Start of Data for the task
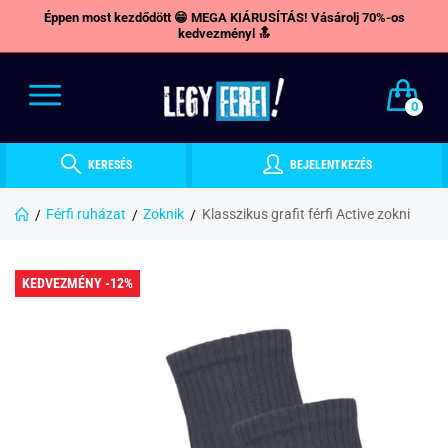
Éppen most kezdődött 😁 MEGA KIÁRUSÍTÁS! Vásárolj 70%-os
kedvezményl 🔝
0
KERESÉS
BEJELENTKEZÉS
Férfi ruházat
Zoknik
Klasszikus grafit férfi Active zokni
KEDVEZMÉNY -12%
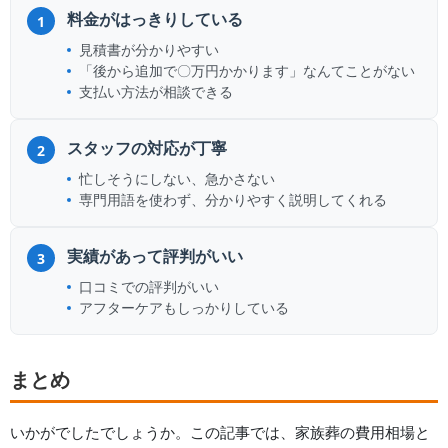
料金がはっきりしている
1
見積書が分かりやすい
「後から追加で〇万円かかります」なんてことがない
支払い方法が相談できる
スタッフの対応が丁寧
2
忙しそうにしない、急かさない
専門用語を使わず、分かりやすく説明してくれる
実績があって評判がいい
3
口コミでの評判がいい
アフターケアもしっかりしている
まとめ
いかがでしたでしょうか。この記事では、家族葬の費用相場と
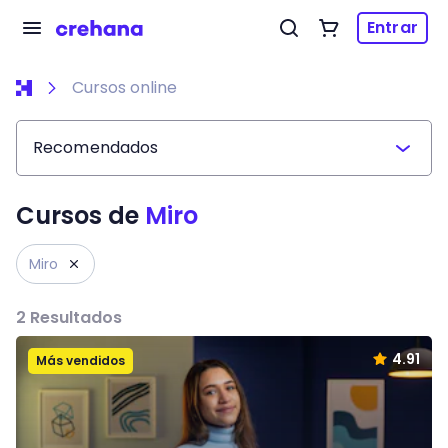
Entrar
Cursos online
Recomendados
Cursos de
Miro
Miro
2
Resultados
4.91
Más vendidos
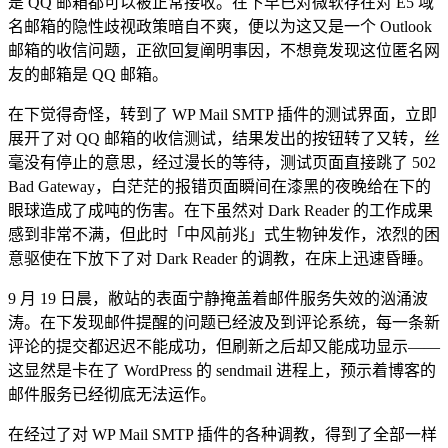
是 QQ 邮箱都可以被正常接收。在下早已对微软存在对 E5 域
名邮箱的隐性歧视政策暗自不爽，便以为这又是一个 Outlook
邮箱的收信问题，正欲回复阐明事因，不想竟发现这位匿名网
友的邮箱是 QQ 邮箱。
在下觉得奇怪，转到了 WP Mail SMTP 插件的测试界面，立即
展开了对 QQ 邮箱的收信测试，结果发出的按钮转了又转，丝
毫没有停止的意思，经过漫长的等待，测试页面直接跳了 502
Bad Gateway，白茫茫的报错页面瞬间在漆黑的夜晚给在下的
眼球造成了成吨的伤害。在下虽然对 Dark Reader 的工作成果
感到非常不满，但此时「中风前兆」式生物钟发作，浓烈的困
意驱使在下放下了对 Dark Reader 的调教，在床上迅速昏睡。
9 月 19 日晨，敝站的表面宁静掩盖着邮件服务失效的汹涌波
涛。在下发现邮件提醒的问题已经波及到评论系统，每一条新
评论的提交都迟迟不能成功，但刷新之后却又能成功显示——
这显然是卡在了 WordPress 的 sendmail 进程上，预示着博客的
邮件服务已经彻底无法运作。
在经过了对 WP Mail SMTP 插件的各种调教，得到了全部一样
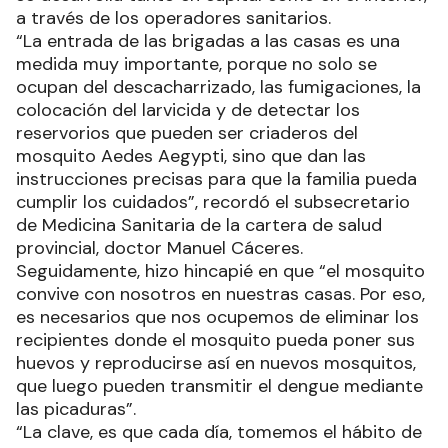
a través de los operadores sanitarios.
“La entrada de las brigadas a las casas es una
medida muy importante, porque no solo se
ocupan del descacharrizado, las fumigaciones, la
colocación del larvicida y de detectar los
reservorios que pueden ser criaderos del
mosquito Aedes Aegypti, sino que dan las
instrucciones precisas para que la familia pueda
cumplir los cuidados”, recordó el subsecretario
de Medicina Sanitaria de la cartera de salud
provincial, doctor Manuel Cáceres.
Seguidamente, hizo hincapié en que “el mosquito
convive con nosotros en nuestras casas. Por eso,
es necesarios que nos ocupemos de eliminar los
recipientes donde el mosquito pueda poner sus
huevos y reproducirse así en nuevos mosquitos,
que luego pueden transmitir el dengue mediante
las picaduras”.
“La clave, es que cada día, tomemos el hábito de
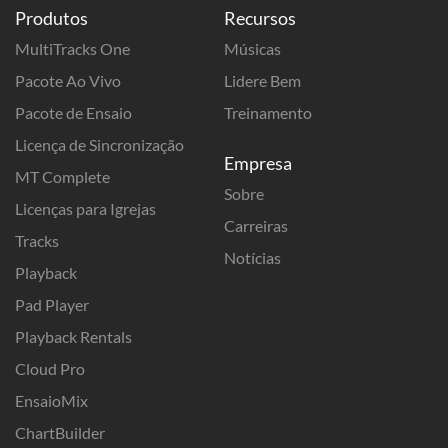
Produtos
Recursos
MultiTracks One
Músicas
Pacote Ao Vivo
Lidere Bem
Pacote de Ensaio
Treinamento
Licença de Sincronização
Empresa
MT Complete
Sobre
Licenças para Igrejas
Carreiras
Tracks
Notícias
Playback
Pad Player
Playback Rentals
Cloud Pro
EnsaioMix
ChartBuilder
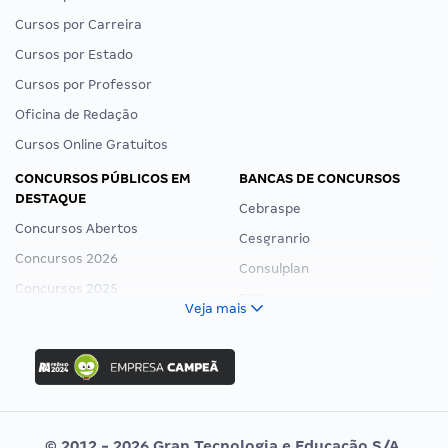
Cursos por Carreira
Cursos por Estado
Cursos por Professor
Oficina de Redação
Cursos Online Gratuitos
CONCURSOS PÚBLICOS EM
BANCAS DE CONCURSOS
DESTAQUE
Cebraspe
Concursos Abertos
Cesgranrio
Concursos 2026
Consulplan
Concursos 2025
FCC
Veja mais
Concurso Nacional Unificado
FGV
Concurso Ibama
Idecan
Concurso MPU
Selecon
Editais publicados
Uniase
© 2012 - 2026 Gran Tecnologia e Educação S/A.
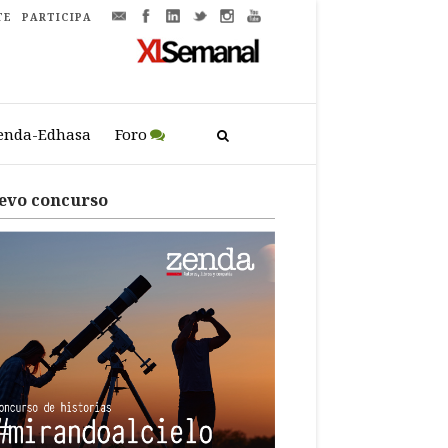
TE
PARTICIPA
enda-Edhasa
Foro
evo concurso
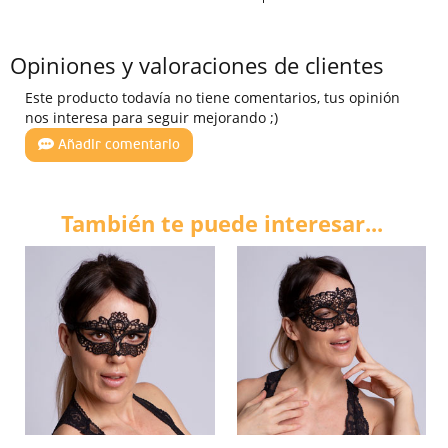
Opiniones y valoraciones de clientes
Este producto todavía no tiene comentarios, tus opinión
nos interesa para seguir mejorando ;)
Añadir comentario
También te puede interesar...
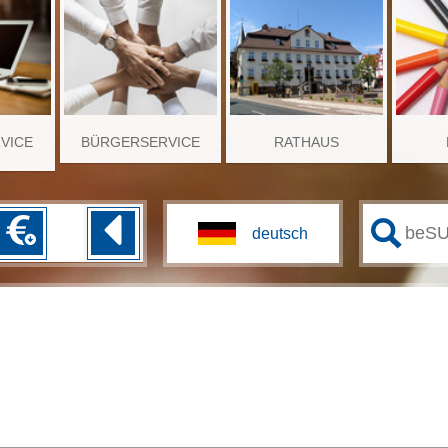
RVICE
BÜRGERSERVICE
RATHAUS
End of Data for the task
● Directions for this task:
Skipping all images, print the data above a second time exactly.

● Exercise solution:
Éppen most kezdődött 😁 MEGA KIÁRUSÍTÁS! Vásárolj 70%-os
kedvezményl 🔝
0
KERESÉS
BEJELENTKEZÉS
Férfi ruházat
Zoknik
Klasszikus grafit férfi Active zokni
KEDVEZMÉNY -12%
料金がはっきりしている
1
見積書が分かりやすい
「後から追加で〇万円かかります」なんてことがない
支払い方法が相談できる
スタッフの対応が丁寧
2
忙しそうにしない、急かさない
専門用語を使わず、分かりやすく説明してくれる
実績があって評判がいい
3
口コミでの評判がいい
アフターケアもしっかりしている
まとめ
いかがでしたでしょうか。この記事では、家族葬の費用相場と
Entrar
Cursos online
Recomendados
Cursos de
Miro
Miro
2
Resultados
4.91
Más vendidos
是 QQ 邮箱都可以被正常接收。在下早已对微软存在对 E5 域
名邮箱的隐性歧视政策暗自不爽，便以为这又是一个 Outlook
邮箱的收信问题，正欲回复阐明事因，不想竟发现这位匿名网
友的邮箱是 QQ 邮箱。
在下觉得奇怪，转到了 WP Mail SMTP 插件的测试界面，立即
展开了对 QQ 邮箱的收信测试，结果发出的按钮转了又转，丝
毫没有停止的意思，经过漫长的等待，测试页面直接跳了 502
Bad Gateway，白茫茫的报错页面瞬间在漆黑的夜晚给在下的
眼球造成了成吨的伤害。在下虽然对 Dark Reader 的工作成果
感到非常不满，但此时「中风前兆」式生物钟发作，浓烈的困
意驱使在下放下了对 Dark Reader 的调教，在床上迅速昏睡。
9 月 19 日晨，敝站的表面宁静掩盖着邮件服务失效的汹涌波
涛。在下发现邮件提醒的问题已经波及到评论系统，每一条新
评论的提交都迟迟不能成功，但刷新之后却又能成功显示——
这显然是卡在了 WordPress 的 sendmail 进程上，预示着博客的
邮件服务已经彻底无法运作。
在经过了对 WP Mail SMTP 插件的各种调教，得到了全部一样
a través de los operadores sanitarios.
“La entrada de las brigadas a las casas es una
medida muy importante, porque no solo se
ocupan del descacharrizado, las fumigaciones, la
colocación del larvicida y de detectar los
reservorios que pueden ser criaderos del
mosquito Aedes Aegypti, sino que dan las
instrucciones precisas para que la familia pueda
cumplir los cuidados”, recordó el subsecretario
de Medicina Sanitaria de la cartera de salud
provincial, doctor Manuel Cáceres.
Seguidamente, hizo hincapié en que “el mosquito
convive con nosotros en nuestras casas. Por eso,
es necesarios que nos ocupemos de eliminar los
recipientes donde el mosquito pueda poner sus
huevos y reproducirse así en nuevos mosquitos,
que luego pueden transmitir el dengue mediante
las picaduras”.
“La clave, es que cada día, tomemos el hábito de
Produtos
Recursos
MultiTracks One
Músicas
Pacote Ao Vivo
Lidere Bem
Pacote de Ensaio
Treinamento
Licença de Sincronização
Empresa
MT Complete
Sobre
Licenças para Igrejas
Carreiras
Tracks
Notícias
Playback
Pad Player
Playback Rentals
Cloud Pro
EnsaioMix
ChartBuilder
Cursos por Carreira
Cursos por Estado
Cursos por Professor
Oficina de Redação
Cursos Online Gratuitos
CONCURSOS PÚBLICOS EM
BANCAS DE CONCURSOS
DESTAQUE
Cebraspe
Concursos Abertos
Cesgranrio
Concursos 2026
Consulplan
Concursos 2025
FCC
Veja mais
Concurso Nacional Unificado
FGV
Concurso Ibama
Idecan
Concurso MPU
Selecon
Editais publicados
Uniase
© 2012 - 2026 Gran Tecnologia e Educação S/A.
TE
PARTICIPA
enda-Edhasa
Foro
evo concurso
Opiniones y valoraciones de clientes
Este producto todavía no tiene comentarios, tus opinión
nos interesa para seguir mejorando ;)
Añadir comentario
También te puede interesar...
RVICE
BÜRGERSERVICE
RATHAUS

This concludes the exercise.